-- Work order --
Every line of the records below from the line with "TASK-103, status: Stuck -> Done" up to and including the line with "T-273, ends: 11:45 -> 11:30" must be reproduced exactly, and no line outside that range.

[Collected data]
------------------------------------------------------------

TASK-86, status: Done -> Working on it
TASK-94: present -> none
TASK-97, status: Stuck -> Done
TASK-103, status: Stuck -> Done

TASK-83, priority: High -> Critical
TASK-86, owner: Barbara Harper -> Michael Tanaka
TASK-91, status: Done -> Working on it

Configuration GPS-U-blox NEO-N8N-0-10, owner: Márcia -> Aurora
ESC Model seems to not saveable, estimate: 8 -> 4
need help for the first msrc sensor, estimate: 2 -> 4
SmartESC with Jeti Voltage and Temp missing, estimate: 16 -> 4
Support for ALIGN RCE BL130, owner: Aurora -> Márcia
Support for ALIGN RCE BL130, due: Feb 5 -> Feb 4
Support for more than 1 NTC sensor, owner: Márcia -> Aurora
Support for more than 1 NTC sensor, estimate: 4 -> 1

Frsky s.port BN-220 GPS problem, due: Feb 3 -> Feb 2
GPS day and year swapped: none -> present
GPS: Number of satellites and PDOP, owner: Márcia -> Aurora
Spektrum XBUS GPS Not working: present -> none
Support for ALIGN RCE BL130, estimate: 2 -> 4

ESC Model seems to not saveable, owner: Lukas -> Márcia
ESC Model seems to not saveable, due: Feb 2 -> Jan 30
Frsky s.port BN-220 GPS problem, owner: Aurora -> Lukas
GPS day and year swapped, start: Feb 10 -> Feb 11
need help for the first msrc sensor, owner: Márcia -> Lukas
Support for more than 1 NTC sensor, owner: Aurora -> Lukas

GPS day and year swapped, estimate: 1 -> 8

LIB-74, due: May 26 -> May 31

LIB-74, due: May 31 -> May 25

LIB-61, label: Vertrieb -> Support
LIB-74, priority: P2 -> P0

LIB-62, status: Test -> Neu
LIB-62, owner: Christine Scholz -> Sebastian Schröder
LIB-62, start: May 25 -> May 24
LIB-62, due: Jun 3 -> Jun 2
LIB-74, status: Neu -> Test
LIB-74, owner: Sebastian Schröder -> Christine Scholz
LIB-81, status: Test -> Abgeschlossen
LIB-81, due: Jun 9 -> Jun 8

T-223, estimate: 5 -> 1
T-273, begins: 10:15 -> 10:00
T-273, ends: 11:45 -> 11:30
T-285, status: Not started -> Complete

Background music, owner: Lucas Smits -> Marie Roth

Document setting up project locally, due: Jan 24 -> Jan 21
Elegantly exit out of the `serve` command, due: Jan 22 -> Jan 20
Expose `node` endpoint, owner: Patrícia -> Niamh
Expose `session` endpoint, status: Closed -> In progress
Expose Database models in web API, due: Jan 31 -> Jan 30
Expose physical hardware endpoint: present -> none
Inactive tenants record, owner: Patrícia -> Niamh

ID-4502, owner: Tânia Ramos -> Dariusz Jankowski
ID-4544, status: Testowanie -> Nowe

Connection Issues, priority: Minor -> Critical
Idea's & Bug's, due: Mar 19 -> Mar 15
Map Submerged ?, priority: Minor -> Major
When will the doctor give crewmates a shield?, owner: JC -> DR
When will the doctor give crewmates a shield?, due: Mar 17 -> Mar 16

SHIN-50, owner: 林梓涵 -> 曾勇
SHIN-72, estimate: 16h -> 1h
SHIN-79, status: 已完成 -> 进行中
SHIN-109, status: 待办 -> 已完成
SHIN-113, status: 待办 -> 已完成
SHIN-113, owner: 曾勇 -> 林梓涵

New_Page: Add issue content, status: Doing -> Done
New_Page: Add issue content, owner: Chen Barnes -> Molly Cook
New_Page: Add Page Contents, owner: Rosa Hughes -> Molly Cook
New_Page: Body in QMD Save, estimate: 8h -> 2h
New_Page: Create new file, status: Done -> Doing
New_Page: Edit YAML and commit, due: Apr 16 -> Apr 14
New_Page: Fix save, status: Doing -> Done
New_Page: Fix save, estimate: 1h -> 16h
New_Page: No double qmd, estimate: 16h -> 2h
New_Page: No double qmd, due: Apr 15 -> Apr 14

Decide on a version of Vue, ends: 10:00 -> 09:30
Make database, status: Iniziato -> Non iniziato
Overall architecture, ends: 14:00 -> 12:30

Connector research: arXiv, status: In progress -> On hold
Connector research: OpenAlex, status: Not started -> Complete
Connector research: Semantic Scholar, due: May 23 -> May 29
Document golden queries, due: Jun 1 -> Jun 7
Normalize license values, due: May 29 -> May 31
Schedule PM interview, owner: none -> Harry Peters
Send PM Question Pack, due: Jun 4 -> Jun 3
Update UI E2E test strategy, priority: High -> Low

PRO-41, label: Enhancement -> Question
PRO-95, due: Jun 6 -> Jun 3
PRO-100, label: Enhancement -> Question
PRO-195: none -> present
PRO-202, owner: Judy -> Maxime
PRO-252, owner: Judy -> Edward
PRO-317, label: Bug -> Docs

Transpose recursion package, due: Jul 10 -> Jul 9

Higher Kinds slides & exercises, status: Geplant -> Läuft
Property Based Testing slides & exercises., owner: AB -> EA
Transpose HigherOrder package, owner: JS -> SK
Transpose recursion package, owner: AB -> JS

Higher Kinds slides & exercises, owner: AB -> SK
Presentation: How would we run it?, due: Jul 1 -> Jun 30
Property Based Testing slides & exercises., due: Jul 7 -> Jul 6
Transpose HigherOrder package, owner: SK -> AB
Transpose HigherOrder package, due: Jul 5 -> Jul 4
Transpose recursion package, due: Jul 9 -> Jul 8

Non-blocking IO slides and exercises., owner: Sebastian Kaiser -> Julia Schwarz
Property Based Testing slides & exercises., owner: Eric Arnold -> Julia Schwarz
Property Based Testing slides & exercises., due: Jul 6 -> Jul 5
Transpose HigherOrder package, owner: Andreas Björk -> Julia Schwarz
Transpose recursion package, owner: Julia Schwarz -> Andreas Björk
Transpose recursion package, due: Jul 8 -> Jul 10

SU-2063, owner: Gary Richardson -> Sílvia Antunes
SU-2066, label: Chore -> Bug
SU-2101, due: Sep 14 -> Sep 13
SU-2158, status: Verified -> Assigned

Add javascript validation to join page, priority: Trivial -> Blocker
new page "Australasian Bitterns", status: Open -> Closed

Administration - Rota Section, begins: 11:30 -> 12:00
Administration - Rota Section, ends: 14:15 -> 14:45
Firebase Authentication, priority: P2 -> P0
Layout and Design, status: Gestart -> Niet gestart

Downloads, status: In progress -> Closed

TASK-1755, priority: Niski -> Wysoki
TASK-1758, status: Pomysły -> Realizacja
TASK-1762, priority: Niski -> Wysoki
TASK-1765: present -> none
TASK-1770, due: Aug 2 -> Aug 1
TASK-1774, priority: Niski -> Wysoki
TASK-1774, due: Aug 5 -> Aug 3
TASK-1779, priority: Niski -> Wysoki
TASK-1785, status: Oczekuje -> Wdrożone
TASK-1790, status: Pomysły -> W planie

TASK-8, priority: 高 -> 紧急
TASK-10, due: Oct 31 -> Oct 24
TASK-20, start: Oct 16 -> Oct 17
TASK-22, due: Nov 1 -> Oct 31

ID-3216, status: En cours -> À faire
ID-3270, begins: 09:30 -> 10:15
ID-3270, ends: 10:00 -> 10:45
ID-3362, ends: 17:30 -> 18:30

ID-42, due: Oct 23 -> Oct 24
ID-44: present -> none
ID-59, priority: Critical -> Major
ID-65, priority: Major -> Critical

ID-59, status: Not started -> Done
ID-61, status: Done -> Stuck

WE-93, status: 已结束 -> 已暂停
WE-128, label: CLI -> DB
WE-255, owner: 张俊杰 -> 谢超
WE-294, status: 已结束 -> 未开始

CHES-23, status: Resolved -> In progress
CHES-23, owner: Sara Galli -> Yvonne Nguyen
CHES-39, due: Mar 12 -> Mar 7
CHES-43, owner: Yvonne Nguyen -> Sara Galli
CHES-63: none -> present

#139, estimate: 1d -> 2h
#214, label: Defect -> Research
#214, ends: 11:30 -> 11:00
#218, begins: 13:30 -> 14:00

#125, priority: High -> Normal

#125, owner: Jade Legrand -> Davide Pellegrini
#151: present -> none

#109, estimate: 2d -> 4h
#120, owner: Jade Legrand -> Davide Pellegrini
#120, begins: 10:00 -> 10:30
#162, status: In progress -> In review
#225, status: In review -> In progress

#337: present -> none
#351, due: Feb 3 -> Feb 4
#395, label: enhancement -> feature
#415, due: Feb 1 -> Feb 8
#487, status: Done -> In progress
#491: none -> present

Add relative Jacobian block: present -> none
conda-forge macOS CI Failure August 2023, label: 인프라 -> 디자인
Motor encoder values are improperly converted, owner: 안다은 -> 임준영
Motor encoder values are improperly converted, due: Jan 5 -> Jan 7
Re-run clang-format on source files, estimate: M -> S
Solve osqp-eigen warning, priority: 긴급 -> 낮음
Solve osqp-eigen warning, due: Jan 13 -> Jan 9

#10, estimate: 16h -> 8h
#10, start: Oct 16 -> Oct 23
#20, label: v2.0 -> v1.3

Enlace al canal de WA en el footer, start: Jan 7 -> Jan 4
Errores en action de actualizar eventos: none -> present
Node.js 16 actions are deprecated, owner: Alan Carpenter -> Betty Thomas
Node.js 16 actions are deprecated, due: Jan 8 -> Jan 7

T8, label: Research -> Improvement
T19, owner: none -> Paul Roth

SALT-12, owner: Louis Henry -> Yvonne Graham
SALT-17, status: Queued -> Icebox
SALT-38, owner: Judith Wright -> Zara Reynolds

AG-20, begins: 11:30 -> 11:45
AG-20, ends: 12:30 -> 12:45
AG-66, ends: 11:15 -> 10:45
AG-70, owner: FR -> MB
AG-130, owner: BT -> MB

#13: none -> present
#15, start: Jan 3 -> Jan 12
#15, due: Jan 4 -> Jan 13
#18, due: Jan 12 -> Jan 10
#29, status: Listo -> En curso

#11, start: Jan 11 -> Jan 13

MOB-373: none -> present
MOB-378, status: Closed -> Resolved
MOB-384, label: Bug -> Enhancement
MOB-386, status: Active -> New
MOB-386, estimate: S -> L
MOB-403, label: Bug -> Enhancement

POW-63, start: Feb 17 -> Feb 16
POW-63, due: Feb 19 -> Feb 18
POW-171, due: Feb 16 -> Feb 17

------------------------------------------------------------

-- Completed exercise --
TASK-103, status: Stuck -> Done

TASK-83, priority: High -> Critical
TASK-86, owner: Barbara Harper -> Michael Tanaka
TASK-91, status: Done -> Working on it

Configuration GPS-U-blox NEO-N8N-0-10, owner: Márcia -> Aurora
ESC Model seems to not saveable, estimate: 8 -> 4
need help for the first msrc sensor, estimate: 2 -> 4
SmartESC with Jeti Voltage and Temp missing, estimate: 16 -> 4
Support for ALIGN RCE BL130, owner: Aurora -> Márcia
Support for ALIGN RCE BL130, due: Feb 5 -> Feb 4
Support for more than 1 NTC sensor, owner: Márcia -> Aurora
Support for more than 1 NTC sensor, estimate: 4 -> 1

Frsky s.port BN-220 GPS problem, due: Feb 3 -> Feb 2
GPS day and year swapped: none -> present
GPS: Number of satellites and PDOP, owner: Márcia -> Aurora
Spektrum XBUS GPS Not working: present -> none
Support for ALIGN RCE BL130, estimate: 2 -> 4

ESC Model seems to not saveable, owner: Lukas -> Márcia
ESC Model seems to not saveable, due: Feb 2 -> Jan 30
Frsky s.port BN-220 GPS problem, owner: Aurora -> Lukas
GPS day and year swapped, start: Feb 10 -> Feb 11
need help for the first msrc sensor, owner: Márcia -> Lukas
Support for more than 1 NTC sensor, owner: Aurora -> Lukas

GPS day and year swapped, estimate: 1 -> 8

LIB-74, due: May 26 -> May 31

LIB-74, due: May 31 -> May 25

LIB-61, label: Vertrieb -> Support
LIB-74, priority: P2 -> P0

LIB-62, status: Test -> Neu
LIB-62, owner: Christine Scholz -> Sebastian Schröder
LIB-62, start: May 25 -> May 24
LIB-62, due: Jun 3 -> Jun 2
LIB-74, status: Neu -> Test
LIB-74, owner: Sebastian Schröder -> Christine Scholz
LIB-81, status: Test -> Abgeschlossen
LIB-81, due: Jun 9 -> Jun 8

T-223, estimate: 5 -> 1
T-273, begins: 10:15 -> 10:00
T-273, ends: 11:45 -> 11:30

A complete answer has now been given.